• To do:
**1)** In the forum excerpt on electrical power frequencies, what power supply do planes use?
**2)** From the forum excerpt on electrical power frequencies, extract the passage from "this gives a" up to and including "2 meaningless statements.".
**3)** Continue the forum excerpt on electrical power frequencies from the point where it stops.

--- START OF Excerpt ---

You might also notice in light that's almost too dim to see, you can see things better if you look a bit to the side of them, for the same reason.

For me, it's also noticeable when my eyes are sweeping from one object to another. Like you should be doing when driving. I guess that's somewhat peripheral, but not entirely.

Find a Cadillac Escalade with the vertical LED lights, and give it a try.

What's a good way to capture this on video? Or to measure the frequency?

Or for some reason in the rear view and side mirrors!

It's also 16.7 Hz precisely (save for the fluctuations) and not 16 2/3 Hz, for some electrical reasons regarding transorming 50 Hz to 16.7 Hz mechanically, which I don't completely understand

This one seems to work https://ieeexplore.ieee.org/stampPDF/getPDF.jsp?arnumber=628...

You could build the lot with DC and massively reduce transformers, but transformers are probably a lot more reliable than switching converters everywhere. Not sure which would be cheaper tbh.

Distribution lines are aluminium.

this gives a wrong assumption that optimal distribution network is _the same_ for different frequencies

or that it, itself, isn't a consequence of its own series of sunken cost fallacies

There's considerable losses involved when you want to convert between frequencies. DC also has considerable losses over long distance, so there's a lower bound on the frequency before the efficiency starts to go down again.

2 meaningless statements.

For instance, I would say that the scope of the global electrical grid includes every phone charger. Not just because the last foot devices are techically connected, but because they are the reason the rest even exists in the first place. So nothing that serves either the long haul or the local at the expense of the other can be called "minimal operational cost".

So trains use their own 25hz or even lower because that's good for long haul. But that would mean phone chargers are undesirably large and heavy. Or maybe it would mean that every house has it's own mini power station that converts the 25hz utility to something actually usable locally.

Meanwhile planes use 400hz 200v 3-phase for some mix of reasons I don't know but it will be a balance of factors that really only applies on planes. Things like not only the power to weight but also the fact that there is no such thing as mile long run on a plane, the greater importance to avoid wires getting hot from high current, etc.

--- END OF Excerpt ---
--- START OF Extracted material ---

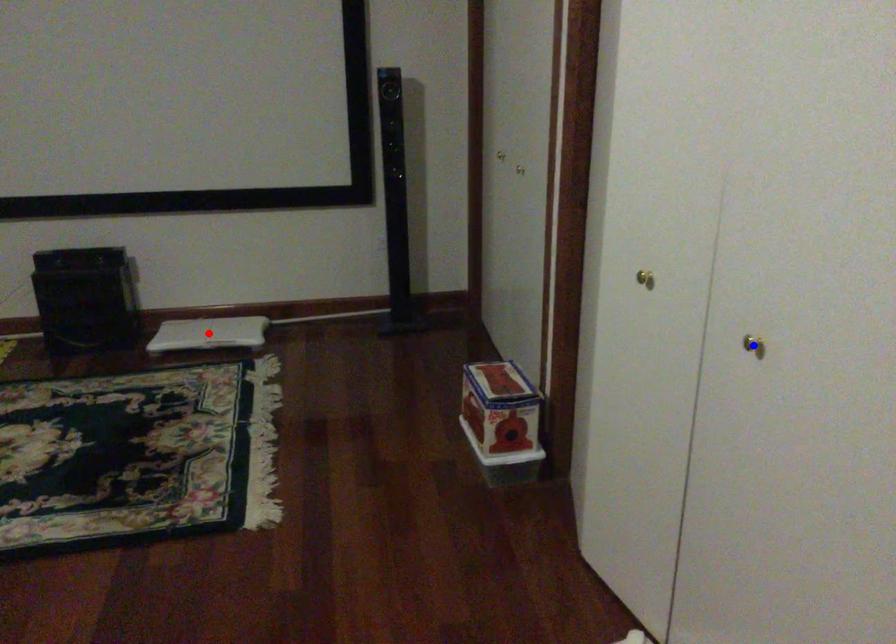
Question: Two points are marked on the image. Which point is closer to the camera?

Choices:
 (A) Blue point is closer.
 (B) Red point is closer.

Answer: (A)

--- END OF Extracted material ---

• Responses in order:
**1)** Planes use 400 Hz, 200 V, 3-phase power.

**2)**
this gives a wrong assumption that optimal distribution network is _the same_ for different frequencies

or that it, itself, isn't a consequence of its own series of sunken cost fallacies

There's considerable losses involved when you want to convert between frequencies. DC also has considerable losses over long distance, so there's a lower bound on the frequency before the efficiency starts to go down again.

2 meaningless statements.

**3)**
Simply saying "the objective function is 'what is best?' and the scope is 'global'" doesn't turn an undefined scope and objective into defined ones.

Unfortunately quite a large one. Electric kettles are typically one of the highest power draw items in a typical household. A 3kw kettle would need a ~250wh battery for a 5 minute boil (+ electronics capable of sustaining 3kw for that time period and recharging the battery at a reasonable rate afterwards). This would likely be larger than the entirety of the rest of the kettle with current technology.

I'm not sure it'd be commercially viable. A stove is a major home appliance, and the Impulse Labs unit is a high-end one with a price tag of $6000. An electric kettle, on the other hand, is considered a near-disposable piece of home electronics with a price closer to $50; it'd be hard to build a substantial battery into one at an affordable price.

Electric kettles mostly aren’t popular because of a perceived lack of need.

Most Americans don’t drink tea and most coffeemakers heat water themselves. For most other applications using a pot on a stove is not a deal breaker.

I wouldn't want a kettle that wears out after only 3-10 years of use.

> electric kettles would be more popular in the US if they worked as quickly as they do on 240V

Euro standards are 8-10A 240V circuits. I have an EU kettle, and it draws max 2200W.

US standards are 15A 120V circuits. It could draw 1800W, though some kettles might limit to 12A and draw 1440W.

So a Euro kettle might have 22%-52% more power than a US, which increases a 4 minute boil to 4m53s or 6m7s worst case.

So it seems like it's not a significant factor, though it would be useful if US kettles really maximize power.

Do electric car motors make use of this property too? I know some cars, such as Porches use higher voltage to enable faster charging.

This is a very well written comment overall, but the energy loss in the wire is even worse than stated!

By modelling the wire as an (ideal) resistor and applying Ohm's law, you can get P = I^2*R. the power lost in the wire is actually proportional to the square of current through it!

Therefore, if you double the current, the heat quadruples instead of doubling! You actually have to use four times the copper (to decrease resistance by 4x and get heat under control), or the wasted energy quadruples too.

Crucially, voltage is not in the equation, so high voltages - tens or hundreds of kilovolts - are used for long distance power transmission to maximise efficiency (and other impedance-related reasons).

In 2017, there were 13 electrocution-related deaths in the UK. In the US, there are between 500 and 1,000 electrocution deaths per year. This translates to 0.019 deaths per 100,000 inhabitants in the UK and between 0.149 and 0.298 deaths per 100,000 inhabitants in the US.

Your deaths claim surprised me. AFAICT England has ~10 deaths by electrocution per year. The US has ~100 domestic electrocutions and even more occupational electrocutions.

I mention Impulse Labs and their battery-assisted 120V high power induction range in the comments elsewhere. Seems like a similar concept could be used to make an incredibly powerful kettle; throw in a battery that charges from the mains, and when you ask to boil, send in 20kW and boil the 250ml in 4 seconds.

    4.18 J/g/C * 250g * (1/ 20,000 kJ/s) * 75C = 3.918s

No, the standard in the US is 15 or 20A. 20 is more popular nowadays.

240V appliances typically get a 35 or 50A circuit.

But then you also have to deal with the fact that a lot of homes have wiring that can only handle 10A, but someone has replaced the glass fuse with a 20A breaker. Fun stuff.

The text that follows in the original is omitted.